希釈剤としては、ベンジルアルコール、ジオクチルフタレート、ブチルベンジルフタレート等のフタル酸エステル系可塑剤等が挙げられる。
【0017】
充填剤等
物性向上と作業性調整、接着剤の粘度調整、揺変性付与等のために充填剤を使用することがある。
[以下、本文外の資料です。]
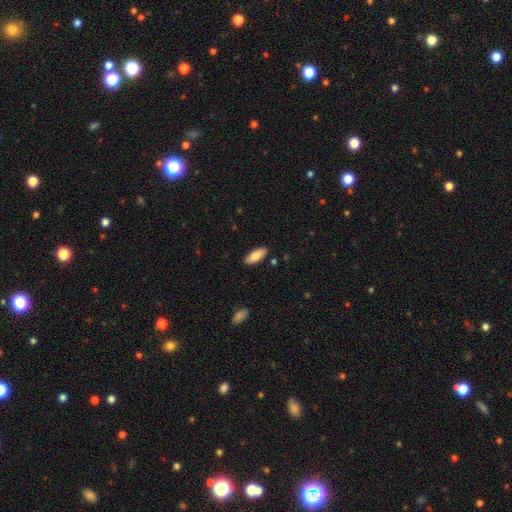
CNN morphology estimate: This appears to be a smooth galaxy with no disk features (86%) that is in between round and cigar-shaped (80%). Merging: none (88%).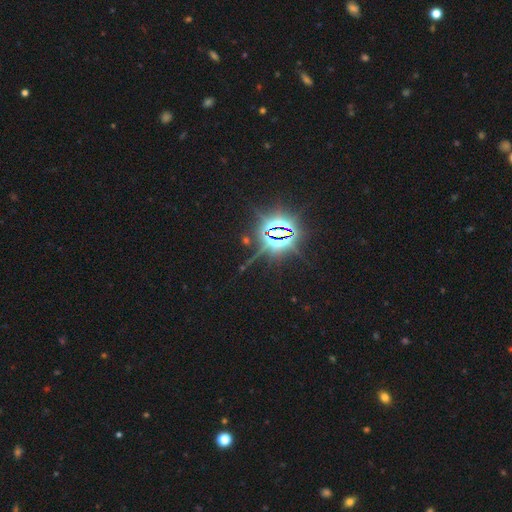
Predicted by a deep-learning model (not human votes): smooth_or_featured: star or artifact (p=0.85) [alt: featured or disk p=0.09]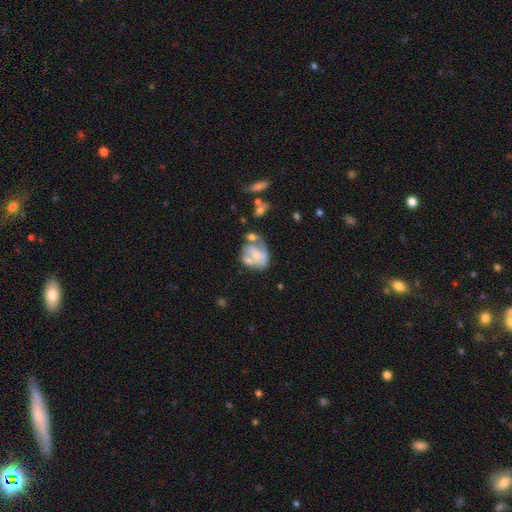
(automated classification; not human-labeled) Morphology: type=featured or disk (52%); edge-on=no (97%); bar=no (76%); spiral arms=no (61%); bulge=none (31%, tied with small); merging=merger (29%).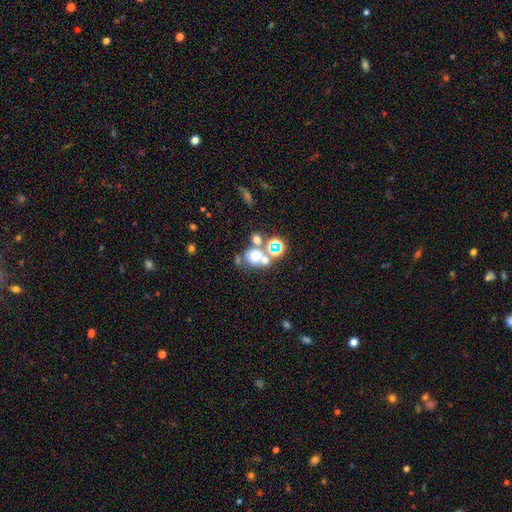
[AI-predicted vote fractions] Smooth or featured? Predicted: smooth (p=0.56). How rounded? Predicted: round (p=0.72). Merging? Predicted: merger (p=0.42, tied with none).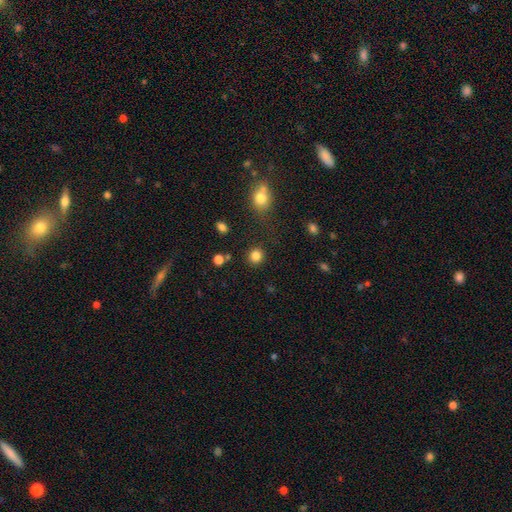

重質炭酸カルシウム、軽質炭酸カルシウム、カオリン、タルク、酸化チタン、珪酸アルミニウム、酸化マグネシウム、酸化亜鉛、カーボンブラック、微粉末チタン、硅砂、クレー、タルク、微粉末シリカなどが例として挙げられる。
また、一般に用いられている消泡剤、接着助剤、老化防止剤、安定剤などの添加剤を必要に応じて含有使用することができる。
次に、実施例、比較例をあげ、詳細を示す。
【0018】
以下に末端イソシアネートプレポリマーの合成例と実施例比較例をまた表1に結果を記載する。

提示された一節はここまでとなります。